● Problem to work on
Each record must be retyped in full. No character may differ.

● Collected data
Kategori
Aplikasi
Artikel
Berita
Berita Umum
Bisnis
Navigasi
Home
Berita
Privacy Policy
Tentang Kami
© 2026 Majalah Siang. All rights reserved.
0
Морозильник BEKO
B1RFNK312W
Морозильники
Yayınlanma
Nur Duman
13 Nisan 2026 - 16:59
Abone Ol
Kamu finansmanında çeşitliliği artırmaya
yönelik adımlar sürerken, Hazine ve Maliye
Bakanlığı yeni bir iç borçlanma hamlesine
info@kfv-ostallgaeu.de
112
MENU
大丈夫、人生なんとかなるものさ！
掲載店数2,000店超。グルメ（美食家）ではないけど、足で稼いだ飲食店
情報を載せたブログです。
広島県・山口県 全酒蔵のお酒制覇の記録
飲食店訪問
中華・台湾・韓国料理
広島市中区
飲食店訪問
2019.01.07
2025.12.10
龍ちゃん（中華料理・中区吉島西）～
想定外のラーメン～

● Solution to the exercise
Kategori
Aplikasi
Artikel
Berita
Berita Umum
Bisnis
Navigasi
Home
Berita
Privacy Policy
Tentang Kami
© 2026 Majalah Siang. All rights reserved.
0
Морозильник BEKO
B1RFNK312W
Морозильники
Yayınlanma
Nur Duman
13 Nisan 2026 - 16:59
Abone Ol
Kamu finansmanında çeşitliliği artırmaya
yönelik adımlar sürerken, Hazine ve Maliye
Bakanlığı yeni bir iç borçlanma hamlesine
info@kfv-ostallgaeu.de
112
MENU
大丈夫、人生なんとかなるものさ！
掲載店数2,000店超。グルメ（美食家）ではないけど、足で稼いだ飲食店
情報を載せたブログです。
広島県・山口県 全酒蔵のお酒制覇の記録
飲食店訪問
中華・台湾・韓国料理
広島市中区
飲食店訪問
2019.01.07
2025.12.10
龍ちゃん（中華料理・中区吉島西）～
想定外のラーメン～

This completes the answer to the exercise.